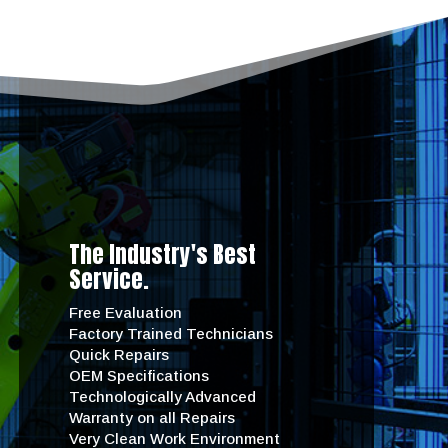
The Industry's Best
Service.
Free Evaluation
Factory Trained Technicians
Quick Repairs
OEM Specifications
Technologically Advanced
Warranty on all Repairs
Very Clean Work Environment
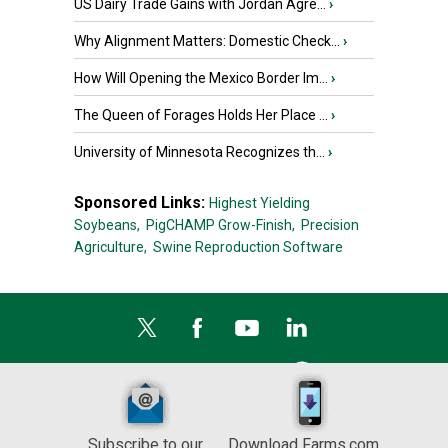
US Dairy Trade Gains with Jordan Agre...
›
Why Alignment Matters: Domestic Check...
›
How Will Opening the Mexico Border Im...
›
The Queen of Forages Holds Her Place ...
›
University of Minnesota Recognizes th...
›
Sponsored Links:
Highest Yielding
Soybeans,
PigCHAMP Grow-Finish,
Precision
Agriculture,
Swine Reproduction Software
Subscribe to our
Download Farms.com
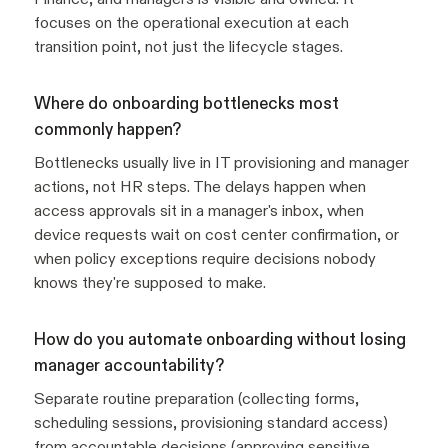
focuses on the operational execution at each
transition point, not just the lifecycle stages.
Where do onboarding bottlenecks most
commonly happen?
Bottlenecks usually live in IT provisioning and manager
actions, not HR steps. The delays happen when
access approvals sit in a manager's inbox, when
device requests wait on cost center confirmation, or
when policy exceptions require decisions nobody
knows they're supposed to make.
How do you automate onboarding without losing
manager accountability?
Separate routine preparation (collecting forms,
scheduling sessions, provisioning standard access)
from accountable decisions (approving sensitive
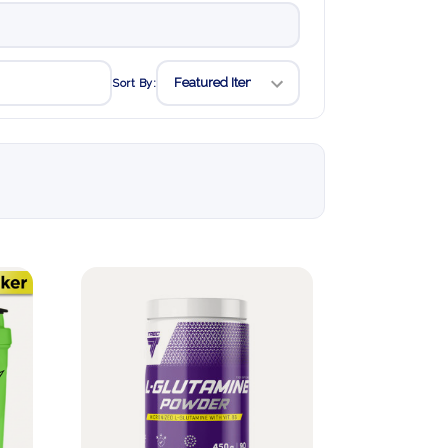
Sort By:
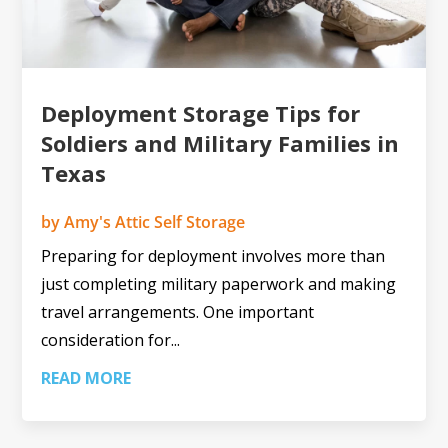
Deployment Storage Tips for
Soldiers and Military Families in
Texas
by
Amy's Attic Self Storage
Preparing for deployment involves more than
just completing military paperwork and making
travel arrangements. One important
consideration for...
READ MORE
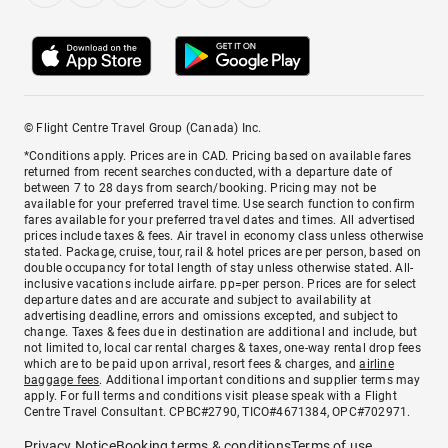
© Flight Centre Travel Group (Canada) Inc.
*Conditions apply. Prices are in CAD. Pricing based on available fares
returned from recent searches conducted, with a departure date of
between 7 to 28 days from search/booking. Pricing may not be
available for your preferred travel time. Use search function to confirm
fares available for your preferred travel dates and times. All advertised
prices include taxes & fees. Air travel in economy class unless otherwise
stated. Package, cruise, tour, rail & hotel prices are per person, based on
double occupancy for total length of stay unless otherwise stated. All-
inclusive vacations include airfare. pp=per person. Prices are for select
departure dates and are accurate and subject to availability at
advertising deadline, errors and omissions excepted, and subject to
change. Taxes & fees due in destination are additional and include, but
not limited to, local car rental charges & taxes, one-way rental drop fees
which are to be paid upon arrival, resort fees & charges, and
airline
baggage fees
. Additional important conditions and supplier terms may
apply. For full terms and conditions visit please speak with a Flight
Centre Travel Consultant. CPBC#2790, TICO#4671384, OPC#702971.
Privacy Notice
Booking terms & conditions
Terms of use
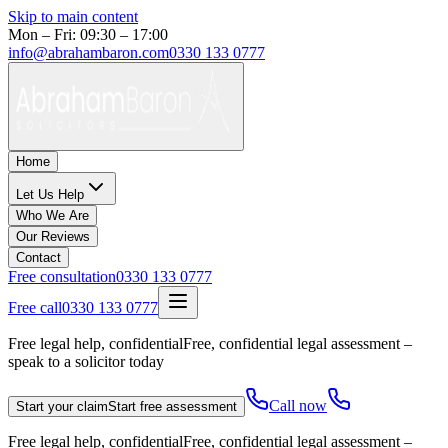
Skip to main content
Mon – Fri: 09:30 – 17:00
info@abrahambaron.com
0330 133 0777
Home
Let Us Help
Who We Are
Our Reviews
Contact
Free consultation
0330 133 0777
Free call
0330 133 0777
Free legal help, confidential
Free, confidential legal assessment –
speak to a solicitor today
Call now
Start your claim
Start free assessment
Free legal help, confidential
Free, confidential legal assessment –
◇ ◇ ◇ ◇ ◇
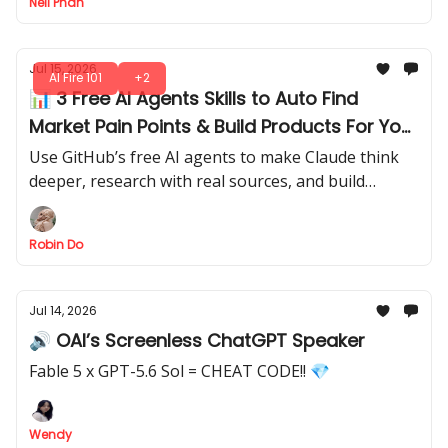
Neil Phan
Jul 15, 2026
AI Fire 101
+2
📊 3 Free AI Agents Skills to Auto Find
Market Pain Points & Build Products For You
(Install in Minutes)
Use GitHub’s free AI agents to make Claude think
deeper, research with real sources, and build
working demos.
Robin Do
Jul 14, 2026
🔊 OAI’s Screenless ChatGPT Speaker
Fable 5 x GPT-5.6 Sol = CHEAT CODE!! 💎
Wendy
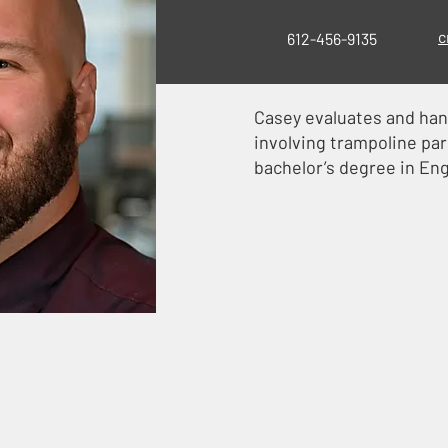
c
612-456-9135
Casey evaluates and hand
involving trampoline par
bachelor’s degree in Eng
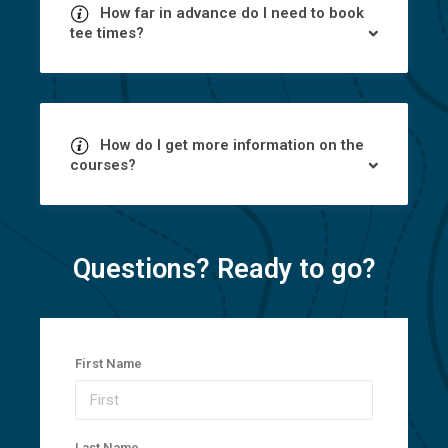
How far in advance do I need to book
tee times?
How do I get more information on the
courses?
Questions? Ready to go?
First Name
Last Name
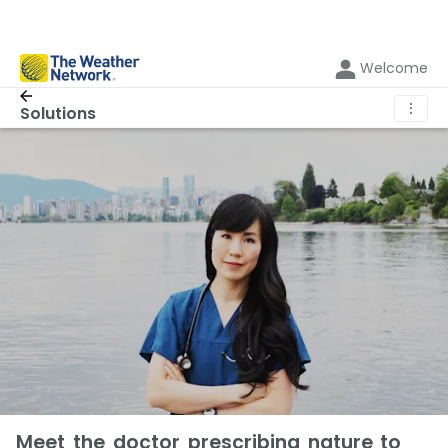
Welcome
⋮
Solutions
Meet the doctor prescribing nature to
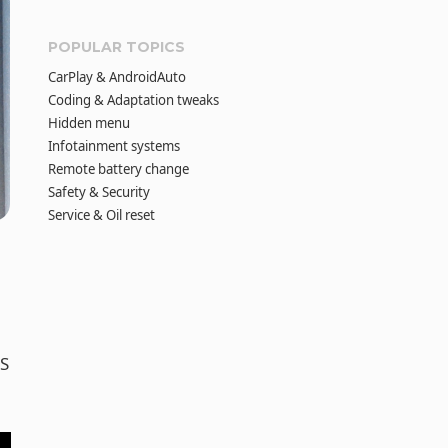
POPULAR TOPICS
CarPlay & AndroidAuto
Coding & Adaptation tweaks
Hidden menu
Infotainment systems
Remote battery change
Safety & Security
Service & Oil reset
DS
◇ ◇ ◇ ◇ ◇
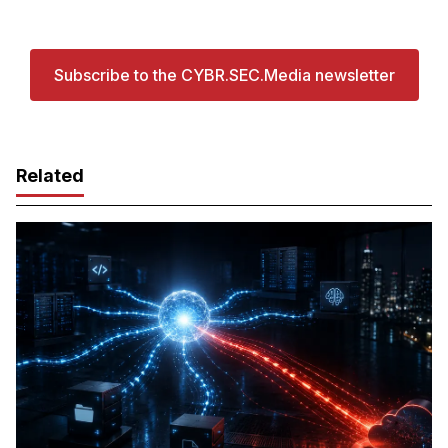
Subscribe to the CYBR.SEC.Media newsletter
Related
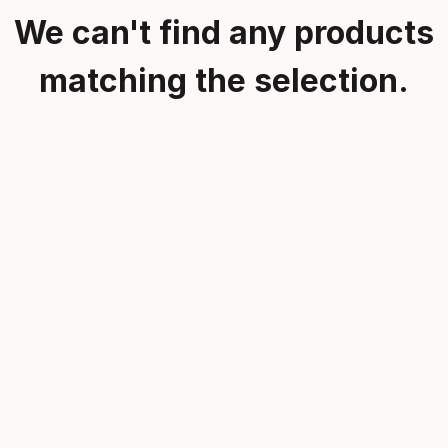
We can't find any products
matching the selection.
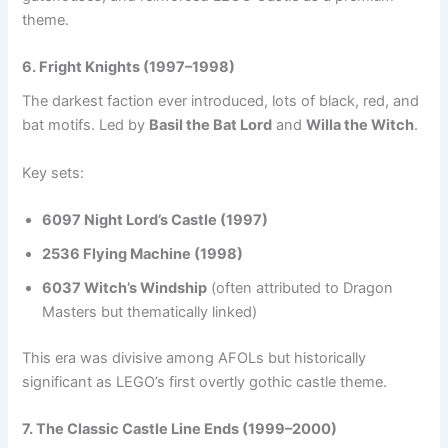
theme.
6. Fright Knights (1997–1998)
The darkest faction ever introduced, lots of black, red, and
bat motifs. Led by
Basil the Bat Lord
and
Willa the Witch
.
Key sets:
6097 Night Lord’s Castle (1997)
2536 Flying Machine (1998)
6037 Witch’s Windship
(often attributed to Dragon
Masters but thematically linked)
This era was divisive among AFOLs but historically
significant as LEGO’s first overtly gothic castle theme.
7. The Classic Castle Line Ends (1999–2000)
◇ ◇ ◇ ◇ ◇
### TASK ITEM
What are the lines above that hold the string "available"? Copy them.

### TASK OUTPUT
*Conditions apply. Prices are in CAD. Pricing based on available fares
available for your preferred travel time. Use search function to confirm
fares available for your preferred travel dates and times. All advertised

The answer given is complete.